Столовая занимала два больших зала. В одном из них у окна располагалась наша конторка, отгороженная деревянной загородкой - стойкой.
В этом зале обедали среди прочих и приезжающие на различные конференции, которые проводились в областном городе Челябинске. Однажды состоялась конференция заготовителей пушнины. Мы были всегда на виду у всего зала - работа такая, что деваться некуда.
Молодые люди из приезжих всегда подходили к нам и заговаривали на предмет знакомства. И вот познакомился со мной таким образом заведующий заготпунктом из Юрюзани - Анатолий Иванов. Его заготпункт располагался на Катав - Ивановском заводе близ станции Вязовая.
И вот он стал за мной настойчиво ухаживать. Каждый вечер провожал в такую даль - из центра на Вокзальную улицу. Заходил к нам домой познакомиться с мамой и даже просил у неё разрешения жениться на мне. Он хотел увезти меня к себе в Юрюзань. Он был красивый, молодой, 22-х летний молодой человек и мне он конечно нравился.
Мне было лестно, что я его не завлекала, а он в меня безумно влюбился. Льстило и то, что на Ирину, жившую у нас, он не обращал никакого внимания, хотя она к нему больше подходила по возрасту.
А вот поди ж ты! Нравилась даже, что лаская и целуя он называл меня "чёртова перечница".
Лишнего он себе, впрочем, ничего не позволял. Я была конечно ещё очень молода и в этих вопросах ничего пока не понимала. Как это выходить замуж, для чего и зачем? А моя мать не соглашалась ни на какую женитьбу и говорила ему: "Молода ещё! Погоди жениться".
Командировка у моего ухажёра длилась всего месяц. Учёба у него закончилась и ему надо было уезжать. На прощанье он подарил мне флакон духов "Шипр" и коробку пудры "Красная Москва" с кисточкой. Какое то время у нас с ним была переписка. Он ещё раз приезжал специально просить у мамы моей руки, но она наотрез ему отказала. Тогда он уехал уже навсегда.
Мать не объяснила мне причин отказа. Она никогда не заводила со мной разговоров о взрослой жизни женщины, не посвящала меня в таинства любви и замужества.

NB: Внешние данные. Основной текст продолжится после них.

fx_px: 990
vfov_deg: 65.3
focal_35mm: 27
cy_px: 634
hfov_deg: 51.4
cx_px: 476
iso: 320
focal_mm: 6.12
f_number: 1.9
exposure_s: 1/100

Лишь теперь я понимаю, что она хотела меня удержать около себя, боялась меня потерять и остаться одинокой и беззащитной. Я по молодости не боролась за свою любовь, считала, что мать права и наверное мне ещё рано думать о любви. Доверяла матери - ведь она никогда не желала мне плохого.

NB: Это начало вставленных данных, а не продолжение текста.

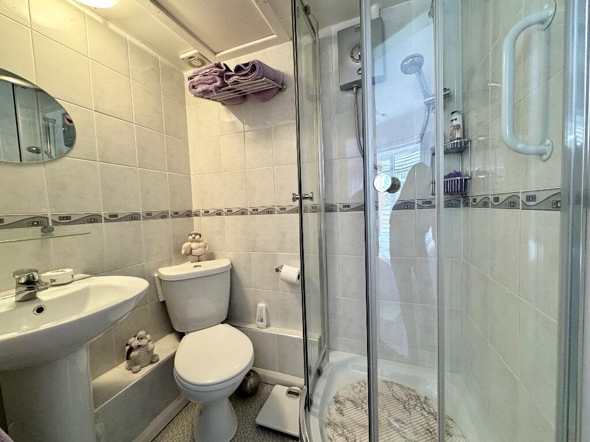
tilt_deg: -2.9
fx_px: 239
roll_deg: +2.4
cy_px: 221
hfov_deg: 102.1
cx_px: 295
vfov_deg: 85.7
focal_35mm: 14
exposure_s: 1/50
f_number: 2.2
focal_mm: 2.22
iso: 250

А Анатолий Дмитриевич Иванов больше мне уж не писал. Мы с ним расстались навсегда. На прощанье я наивно сказала ему: "Когда-нибудь, через много лет мы с тобой встретимся и расскажем друг другу историю нашей жизни. Расскажем, как сложились наши судьбы". Но мы не встретились. Жизнь завертела, закружила и такая возможность не представилась.
Уже после войны, в 60-х годах довелось мне быть в командировке в Киев. На экскурсии по Киеву мы посетили кладбище, где были похоронены погибшие защитники города. Шли по аллее героев и очень много было фамилий Иванов. Я была так взволнована, что не смогла прочитать все их имена и отчества, боясь встретить Анатолия Дмитриевича.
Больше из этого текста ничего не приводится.